According to the latest data, broad money (M2) grew by 10% at the end of May 2025, accelerating from the 7% recorded in April. This growth was largely driven by increased local currency deposits, as well as time and savings deposits in both local and foreign currency. The rise in money supply was underpinned by higher domestic credit, particularly increased lending to the government and the private sector. Notably, net foreign assets also increased as the accumulation of foreign assets outpaced the growth in liabilities.
In contrast, reserve money (M0) fell by 3% at the end of May, continuing the decline seen in April. This was mainly attributed to a drop in net foreign assets, which outweighed gains in net domestic assets. A key factor behind the reduction was the continued impact of the US$400 million currency swap obtained from the Reserve Bank of India in late 2024, which raised foreign liabilities despite rising foreign reserves.
Credit to the private sector grew by 5% in May, slowing from the 7% annual growth recorded in April. Despite the deceleration, lending to key sectors such as tourism, construction, real estate, and commerce remained strong. The largest growth was seen in personal loans, which expanded by 25% year-on-year, reflecting increased demand for consumer credit, especially through credit cards and loans for consumer durables.
Meanwhile, gross international reserves stood at US$815.8 million at the end of May, marking a 66% increase compared to the same period in 2024, although this represented a 5% decline compared to April. The fluctuation reflects both external inflows and drawdowns in the reserve position.
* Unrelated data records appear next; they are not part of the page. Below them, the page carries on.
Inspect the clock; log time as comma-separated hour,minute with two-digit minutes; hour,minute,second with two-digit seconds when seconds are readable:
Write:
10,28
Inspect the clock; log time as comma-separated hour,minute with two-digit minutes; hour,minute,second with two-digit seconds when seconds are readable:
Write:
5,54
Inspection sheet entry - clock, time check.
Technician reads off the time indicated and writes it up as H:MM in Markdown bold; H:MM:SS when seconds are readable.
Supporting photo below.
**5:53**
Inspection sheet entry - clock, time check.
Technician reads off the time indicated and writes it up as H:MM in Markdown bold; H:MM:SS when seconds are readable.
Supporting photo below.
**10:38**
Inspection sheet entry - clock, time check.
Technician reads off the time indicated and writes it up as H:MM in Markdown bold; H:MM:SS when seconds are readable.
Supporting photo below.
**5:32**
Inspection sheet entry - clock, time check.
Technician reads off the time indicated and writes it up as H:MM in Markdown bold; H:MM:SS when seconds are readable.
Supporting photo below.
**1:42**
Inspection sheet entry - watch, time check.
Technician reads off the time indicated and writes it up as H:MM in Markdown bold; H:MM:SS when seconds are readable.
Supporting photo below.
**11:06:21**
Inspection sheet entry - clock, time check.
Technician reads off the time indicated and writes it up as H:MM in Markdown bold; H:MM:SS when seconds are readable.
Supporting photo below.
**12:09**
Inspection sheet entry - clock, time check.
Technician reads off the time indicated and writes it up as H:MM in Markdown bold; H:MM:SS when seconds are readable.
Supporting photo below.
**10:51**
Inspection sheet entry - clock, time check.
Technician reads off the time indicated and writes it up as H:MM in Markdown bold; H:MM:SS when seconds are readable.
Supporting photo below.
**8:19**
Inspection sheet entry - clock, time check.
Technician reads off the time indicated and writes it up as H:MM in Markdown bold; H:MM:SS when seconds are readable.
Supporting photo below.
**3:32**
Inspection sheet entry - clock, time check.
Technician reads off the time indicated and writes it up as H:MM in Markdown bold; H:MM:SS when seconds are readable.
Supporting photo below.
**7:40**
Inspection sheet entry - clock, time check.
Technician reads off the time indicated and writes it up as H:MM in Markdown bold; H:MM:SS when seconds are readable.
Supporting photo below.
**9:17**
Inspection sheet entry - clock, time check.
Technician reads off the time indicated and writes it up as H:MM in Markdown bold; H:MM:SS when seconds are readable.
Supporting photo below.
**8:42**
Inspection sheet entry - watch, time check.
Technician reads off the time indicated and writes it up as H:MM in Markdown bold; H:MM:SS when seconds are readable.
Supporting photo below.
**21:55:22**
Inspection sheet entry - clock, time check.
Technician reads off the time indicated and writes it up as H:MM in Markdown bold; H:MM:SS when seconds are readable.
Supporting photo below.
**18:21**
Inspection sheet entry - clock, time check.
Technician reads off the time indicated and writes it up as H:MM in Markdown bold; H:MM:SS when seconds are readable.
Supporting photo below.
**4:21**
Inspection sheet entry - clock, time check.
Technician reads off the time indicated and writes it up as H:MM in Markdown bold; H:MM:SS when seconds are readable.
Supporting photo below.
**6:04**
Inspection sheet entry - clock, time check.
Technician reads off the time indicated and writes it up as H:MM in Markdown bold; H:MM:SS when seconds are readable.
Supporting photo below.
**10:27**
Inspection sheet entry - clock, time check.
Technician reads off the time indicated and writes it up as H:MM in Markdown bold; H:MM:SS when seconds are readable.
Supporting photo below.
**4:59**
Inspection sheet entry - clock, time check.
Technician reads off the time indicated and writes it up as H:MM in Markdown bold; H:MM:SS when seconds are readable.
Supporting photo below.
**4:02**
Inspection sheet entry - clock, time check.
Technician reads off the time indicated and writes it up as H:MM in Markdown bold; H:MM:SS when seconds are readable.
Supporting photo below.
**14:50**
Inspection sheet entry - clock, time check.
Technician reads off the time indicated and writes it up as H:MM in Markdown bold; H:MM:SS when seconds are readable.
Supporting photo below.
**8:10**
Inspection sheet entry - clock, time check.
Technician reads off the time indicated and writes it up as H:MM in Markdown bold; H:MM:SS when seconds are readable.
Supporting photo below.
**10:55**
Overall, the data suggests that while domestic liquidity and bank credit continue to support economic activity, the decline in reserve money and slight softening in credit growth indicate underlying pressures in the financial system. The MMA and Ministry of Finance continue to monitor these trends closely, especially in light of persistent fiscal deficits and rising government debt, which reached MVR 125.3 billion or 104% of GDP by the end of Q1 2025.